LLMs are a revolution in cofounder relationships
Specifically, the technical/nontechnical divide
Typically, I think of product development as three stage cycle.1 They are:
Design
Build
Evaluate
The design stage is where you decide what you want to do. The build stage is where you actually create the product. The evaluation stage is more than just testing — it’s deciding, as a company, whether you like the results and whether you go back to the drawing board. If you’re doing a startup the right way, you’re also shipping early, so it will feed into your KPIs too.
In the earliest stages of a company, there is a common division of labor between technical and nontechnical cofounders: these stages end up looking like a sandwich. The nontechnical cofounder only really gets involved in the first and last stage, and the technical cofounder often handles the middle by themselves. Think Jobs and Wozniak: pretty separate roles with different strengths and parts of the process.
Both founders are involved in the design stage because the founders are both involved in the idea. Sometimes, you have a nontechnical cofounder who has some type of subject matter expertise, say a designer or lawyer, in which case their involvement in the design phase is even more critical because they have some type of special insight that goes into the spec.
The nontechnical cofounder is especially critical in the last phase too. While both founders need to be happy with the end product, often the nontechnical cofounder is driving sales, marketing, and other external functions that drive the objective inputs to the evaluation stage. And like before, if the nontechnical cofounder has some type of expertise, their input is particularly valuable in understanding the output and evaluating it.
But the the middle, building, is usually a solo task for the technical cofounder. The lack of involvement of the nontechnical cofounder in the building phase creates issues. The most obvious one is that, especially in the early days, the technical cofounder is even more understaffed and might have to do everything themselves. But most critically it’s a source of tension. The nontechnical cofounder isn’t involved in building, so they fail to develop empathy for what it means to build, making unrealistic asks and getting frustrated when things are harder than expected (especially with unexpected delays; it is difficult to get an intuition for what is “hard”). The technical cofounder sometimes feels like they are working on the only thing that actually matters and develops a sense of superiority, leading to myopia in building and resentment at being told what to do.2 This can boil over, and indeed, cofounder conflict is one of the top reasons early stage startups die.
LLMs change this in an important way: nontechnical founders, for the first time, are involved in the build phase.

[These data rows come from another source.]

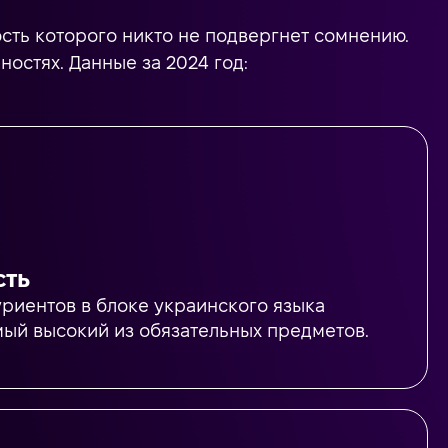
ость которого никто не подвергнет сомнению.
ностях. Данные за 2024 год:
сть
риентов в блоке украинского языка
амый высокий из обязательных предметов.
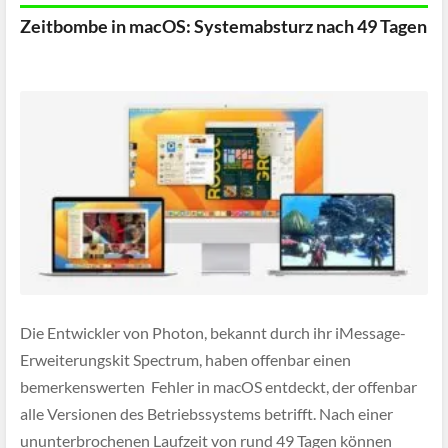
Zeitbombe in macOS: Systemabsturz nach 49 Tagen
Die Entwickler von Photon, bekannt durch ihr iMessage-
Erweiterungskit Spectrum, haben offenbar einen
bemerkenswerten Fehler in macOS entdeckt, der offenbar
alle Versionen des Betriebssystems betrifft. Nach einer
ununterbrochenen Laufzeit von rund 49 Tagen können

With LLMs, the technical founder has lots of new things to do. There are vector databases to maintain, representations to manage, tuning to orchestrate, and more. But there are also prompts to engineer. Unlike everything else on this list, prompt engineering is done in pure English, so the nontechnical cofounder can actually get involved. From a pure division of labor perspective, divide-and-conquer logic alone can get the nontechnical cofounder involved in building.
In cases where the nontechnical cofounder has expertise, it is actually an advantage to assign the prompt engineering to them. They are the ones who are best equipped to translate their knowledge directly into prompts and quickly iterate based on the output. Plus, even the most nontechnical founders can learn at least a little Javascript or Python to create dynamic prompts. Suddenly, you will have nontechnical cofounders coding up full-fledged features alongside their technical partners.
The sandwich is thus transformed into a meatball where everyone is involved in the entire product process. This is better overall. The best founding teams are ones where everyone has at least some understanding and empathy for the entire process. This new paradigm will contribute to a whole new set of nontechnical founders who are more involved, more useful, higher agency, and more informed throughout the product development cycle. That’s better for the whole startup and the cofounder relationship as well.
Obviously, at a startup, everything bleeds together and is iterative. But this is still a useful way to think about the order of operations, roughly.
For the record, I have been blessed with a cofounder who does not think this way and has never made me feel this way. But this is an issue I’ve seen before, even if never stated explicitly.